▸ **Working data**
******************************

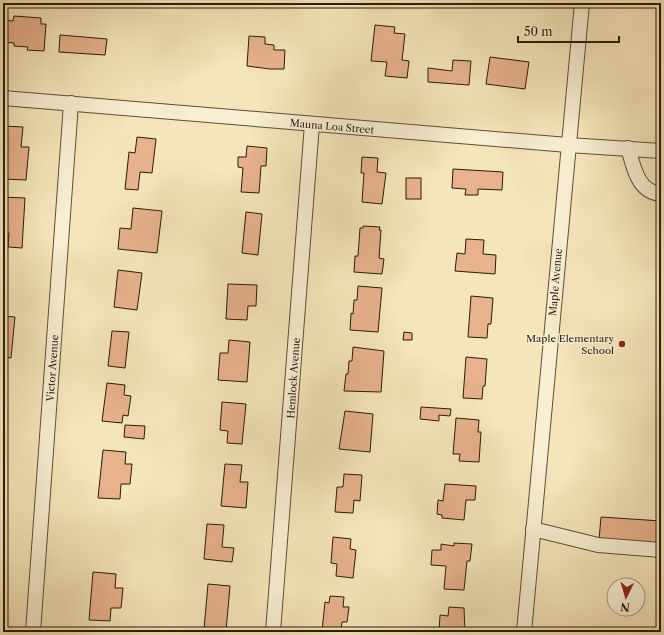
<svg xmlns="http://www.w3.org/2000/svg" width="664" height="635" viewBox="0 0 664 635" font-family="'Libre Caslon Text',serif">
<style>
.building{fill:#e7b28c;stroke:#2a1b0b}
.lines{fill:none;stroke-linecap:round;stroke-linejoin:round}
.minor-casing{stroke:#5d4e37;stroke-width:16}
.minor{stroke:#f8eed2;stroke-width:14}
.poi-dot{fill:#8f2418;stroke:#f8eed2;stroke-width:1.5}
.labels{text-anchor:middle;stroke-width:3;stroke-linejoin:round;paint-order:stroke}
.street-label{font-size:10px;fill:#2a1b0b;stroke:#f8eed2}
.poi-label{font-size:10px;fill:#2a1b0b;stroke:#f8eed2;text-anchor:end}
</style>
<rect width="100%" height="100%" fill="#f5e5ba"/>
<filter id="stains"><feTurbulence type="fractalNoise" baseFrequency=".005" numOctaves="4"/><feColorMatrix values="0 0 0 0 .2 0 0 0 0 .09 0 0 0 0 .02 0 0 0 .5 -.17"/></filter>
<radialGradient id="worn" r=".72"><stop offset=".6" stop-color="#630" stop-opacity="0"/><stop offset="1" stop-color="#630" stop-opacity=".3"/></radialGradient>
<g class="building">
<path d="M 14,16 L 41,18 L 41,24 L 46,24 L 44,51 L 27,50 L 28,47 L 14,46 L 14,43 L 3,42 L 3,20 L 13,21 Z"/>
<path d="M 375,25 L 395,27 L 394,33 L 405,34 L 402,60 L 409,61 L 407,78 L 385,76 L 387,62 L 371,61 Z"/>
<path d="M 60,35 L 107,39 L 105,55 L 59,52 Z"/>
<path d="M 249,36 L 265,37 L 265,44 L 274,45 L 274,50 L 285,50 L 284,69 L 270,69 L 247,66 Z"/>
<path d="M 490,57 L 529,62 L 525,89 L 486,84 Z"/>
<path d="M 453,60 L 471,61 L 469,85 L 428,82 L 428,68 L 452,71 Z"/>
<path d="M 3,126 L 23,127 L 21,147 L 29,147 L 26,180 L 3,179 Z"/>
<path d="M 137,137 L 156,139 L 152,173 L 140,172 L 138,190 L 125,189 L 129,152 L 135,153 Z"/>
<path d="M 247,146 L 267,148 L 266,166 L 261,166 L 259,193 L 241,192 L 243,168 L 238,167 L 238,157 L 246,157 Z"/>
<path d="M 362,157 L 378,158 L 377,172 L 386,173 L 382,204 L 362,202 L 364,173 L 361,173 Z"/>
<path d="M 453,169 L 503,172 L 502,190 L 478,189 L 478,195 L 465,195 L 466,189 L 452,188 Z"/>
<rect x="406" y="178" width="15" height="21"/>
<path d="M 3,197 L 25,198 L 22,248 L 8,247 L 9,233 L 3,232 Z"/>
<path d="M 133,208 L 162,211 L 157,253 L 118,249 L 120,228 L 131,229 Z"/>
<path d="M 246,212 L 262,214 L 258,255 L 242,253 Z"/>
<path d="M 363,226 L 380,227 L 379,230 L 381,230 L 379,258 L 384,259 L 382,274 L 354,272 L 355,256 L 358,256 L 360,228 L 363,228 Z"/>
<path d="M 466,239 L 484,240 L 483,254 L 496,255 L 495,274 L 455,271 L 457,253 L 465,254 Z"/>
<path d="M 118,270 L 142,273 L 137,310 L 114,307 Z"/>
<path d="M 228,284 L 257,285 L 256,306 L 248,306 L 247,320 L 226,319 Z"/>
<path d="M 358,286 L 382,288 L 378,332 L 350,330 L 351,313 L 353,314 L 354,300 L 357,300 Z"/>
<path d="M 471,296 L 493,298 L 491,324 L 488,324 L 487,338 L 468,337 Z"/>
<path d="M 3,316 L 15,317 L 11,358 L 3,357 Z"/>
<path d="M 112,331 L 129,332 L 125,368 L 108,366 Z"/>
<path d="M 404,332 L 412,333 L 412,340 L 403,340 Z"/>
<path d="M 229,340 L 250,342 L 247,382 L 218,380 L 220,353 L 228,353 Z"/>
<path d="M 353,347 L 384,351 L 381,392 L 344,391 L 346,374 L 348,374 L 349,361 L 352,361 Z"/>
<path d="M 466,357 L 487,359 L 485,386 L 483,386 L 482,399 L 463,398 Z"/>
<path d="M 107,383 L 125,385 L 124,395 L 131,396 L 128,416 L 123,415 L 122,423 L 102,421 Z"/>
<path d="M 222,402 L 246,404 L 242,444 L 227,443 L 228,431 L 220,430 Z"/>
<path d="M 421,407 L 451,409 L 450,416 L 439,415 L 439,421 L 420,419 Z"/>
<path d="M 345,411 L 373,414 L 370,452 L 339,449 Z"/>
<path d="M 456,418 L 479,420 L 478,432 L 481,432 L 479,462 L 459,461 L 460,454 L 453,454 Z"/>
<path d="M 125,425 L 145,426 L 144,439 L 124,437 Z"/>
<path d="M 103,450 L 126,452 L 125,464 L 132,464 L 130,484 L 121,484 L 120,499 L 98,498 Z"/>
<path d="M 225,464 L 242,465 L 240,482 L 248,482 L 246,508 L 221,506 Z"/>
<path d="M 344,474 L 362,475 L 360,501 L 354,500 L 353,513 L 335,512 L 337,487 L 343,487 Z"/>
<path d="M 445,484 L 476,486 L 475,500 L 466,500 L 464,520 L 442,518 L 442,515 L 437,514 L 438,500 L 443,501 Z"/>
<path d="M 601,517 L 661,521 L 661,545 L 599,540 Z"/>
<path d="M 207,524 L 224,525 L 222,547 L 234,548 L 232,562 L 204,559 Z"/>
<path d="M 333,537 L 351,539 L 350,549 L 356,550 L 353,578 L 336,576 L 337,564 L 331,563 Z"/>
<path d="M 454,543 L 472,544 L 470,561 L 467,561 L 464,590 L 444,589 L 446,566 L 431,565 L 432,550 L 441,550 L 441,544 L 454,546 Z"/>
<path d="M 93,572 L 116,574 L 115,588 L 123,588 L 121,608 L 111,608 L 110,621 L 89,620 Z"/>
<path d="M 208,584 L 230,586 L 226,631 L 204,629 Z"/>
<path d="M 330,596 L 344,597 L 343,607 L 349,607 L 347,622 L 342,622 L 341,632 L 322,631 L 325,602 L 329,603 Z"/>
<path d="M 449,607 L 464,608 L 465,632 L 439,632 L 440,615 L 448,616 Z"/>
</g>
<g class="lines">
<g class="minor-casing">
<g id="minor">
<path d="M 3,98 L 568,145 L 661,151"/>
<path d="M 628,148 C 634,167 637,192 661,194"/>
<path d="M 533,529 L 598,545 L 661,550"/>
<path d="M 33,632 L 71,103"/>
<path d="M 273,632 L 312,124"/>
<path d="M 524,632 L 582,3"/>
</g>
</g>
<use href="#minor" class="minor"/>
</g>
<circle class="poi-dot" cx="622" cy="344" r="4"/>
<g class="labels">
<g class="street-label">
<text transform="translate(332 126) rotate(5)" y="4">Mauna Loa Street</text>
<text transform="translate(555 282) rotate(-85)" y="4">Maple Avenue</text>
<text transform="translate(52 368) rotate(-86)" y="4">Victor Avenue</text>
<text transform="translate(293 378) rotate(-86)" y="4">Hemlock Avenue</text>
</g>
<g class="poi-label">
<text x="614" y="342">Maple Elementary<tspan x="614" dy="12">School</tspan></text>
</g>
</g>
<rect width="664" height="635" fill="none" stroke="#f5e5ba" stroke-width="16"/>
<rect x="4" y="4" width="656" height="627" fill="none" stroke="#2a1b0b" stroke-width="2"/>
<rect x="8" y="8" width="648" height="619" fill="none" stroke="#2a1b0b"/>
<g transform="translate(626 597) rotate(185)"><circle r="19" fill="#f8eed2" stroke="#a69a82"/>
<path d="M0-3L7 15L0 10L-7 15Z" fill="#8f2418"/>
<text y="-6" font-size="11" font-weight="bold" text-anchor="middle" fill="#2a1b0b">N</text>
</g>
<path d="M518 36v6h101v-6" fill="none" stroke="#2a1b0b" stroke-width="2"/>
<text x="524" y="36" font-size="12" fill="#2a1b0b" stroke="#f8eed2" stroke-width="3" paint-order="stroke">50 m</text>
<rect width="100%" height="100%" filter="url(#stains)"/>
<rect width="100%" height="100%" fill="url(#worn)"/>
</svg>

******************************

The expected result is a copy of each line in the records where "anchor" appears.

▸ **Answer for this exercise**
.labels{text-anchor:middle;stroke-width:3;stroke-linejoin:round;paint-order:stroke}
.poi-label{font-size:10px;fill:#2a1b0b;stroke:#f8eed2;text-anchor:end}
<text y="-6" font-size="11" font-weight="bold" text-anchor="middle" fill="#2a1b0b">N</text>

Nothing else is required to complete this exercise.